Step 3: Understand Your Site's Utility Rate Options

Depending on your state and utility, you may have alternative choices for rates and providers.

  • Are you in one of the states that offers electric choice? These states often have non-utility provider services that provide energy supply options.
  • Does your utility offer time-variable pricing programs? Both utilities and third-party providers operating in electric choice states often offer "time-variable pricing" rates. These include rates that change by set amounts at set times (called "time-of-use" rates), and rates that reflect the hour-to-hour movements in the underlying wholesale electricity markets (called “dynamic” rates).
  • Utilize your utility's website or the Utility Rate Database to understand what your rate options may be.
  • Contact your utility representative (the phone number is often listed on the utility bill) to understand if there are alternative options.

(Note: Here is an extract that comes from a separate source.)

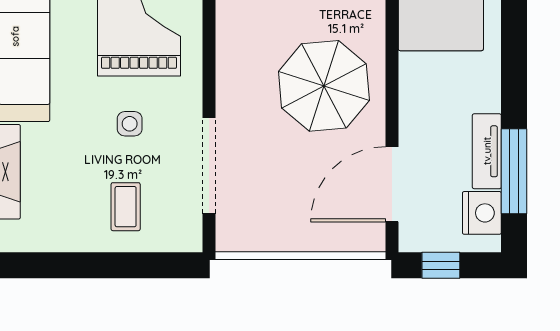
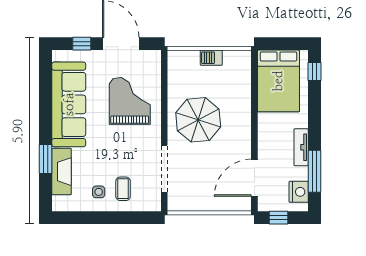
parasol: (324, 86) -> (198, 120), moved
side table: (130, 124) -> (99, 192), moved
tv unit: (487, 151) -> (301, 147), moved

Step 4: Evaluate If an Alternative Rate May Be Beneficial to Your Site

Use your gathered data to crunch the numbers and weigh your options.

  • Use an energy planning tool such as REopt Lite to compare the life cycle cost of electricity under various rates.
  • Contact your utility representative to inquire if they can perform a utility rate review.
  • Visit the FEMP Assistance Request Portal, and use the Ask FEMP a Question feature (select UESCs, which stands for utility energy service contracts).

Utility Rate Glossary

Bundled rateBoth the electric supply (kWh consumed) and the electric delivery (transmission and distribution) are provided by the same provider.
Unbundled rateThe electric supply (kWh consumed) and the electric delivery (transmission and distribution) are provided by different providers. These can be billed separately (site receives two separate bills) or together (site receives one bill that includes both charges).
Time-of-use demand chargesDemand charge based on the site's maximum demand only during specified hours. Can have multiple time-of-use periods (for example, a rate may have both an on-peak demand charge during the middle of the day, and a separate shoulder or part-peak demand charge. Can vary by season (for example, summer on-peak demand charges may be higher than winter on-peak demand charges, or winter on-peak demand charges may be non-existent).
Non-coincident demand chargesDemand charge based on the highest monthly demand, regardless of time of day. Can be instead of or in addition to on-peak demand charges.
Demand charge look-back (ratchet)Methodology of calculating demand charge by considering both the current month and previous months' peaks. Often calculated as the maximum of current month's peak demand, and X% of previous 11 months' peak demand. Applies to both time-of-use and non-coincident demand charges. This means that occasional high spikes in electricity consumption can set the demand charge for the rest of the year.
System-peak demand chargeBased on site's contribution during utility system peak. Examples include PJM's 5CP charge (applied to average load usage during PJM's 5 highest non-coincident peaks) and ERCOT's 4CP charge (applied to average load during system coincidental peaks occurring in June, July, August, and September).
Standby and departing load chargesCharges based on site electric load, not utility purchases, that cannot be offset by distributed energy projects.
Minimum import requirementThe minimum amount of electricity that a site must purchase from the utility provider at all times. Can be based on size of distributed generation assets.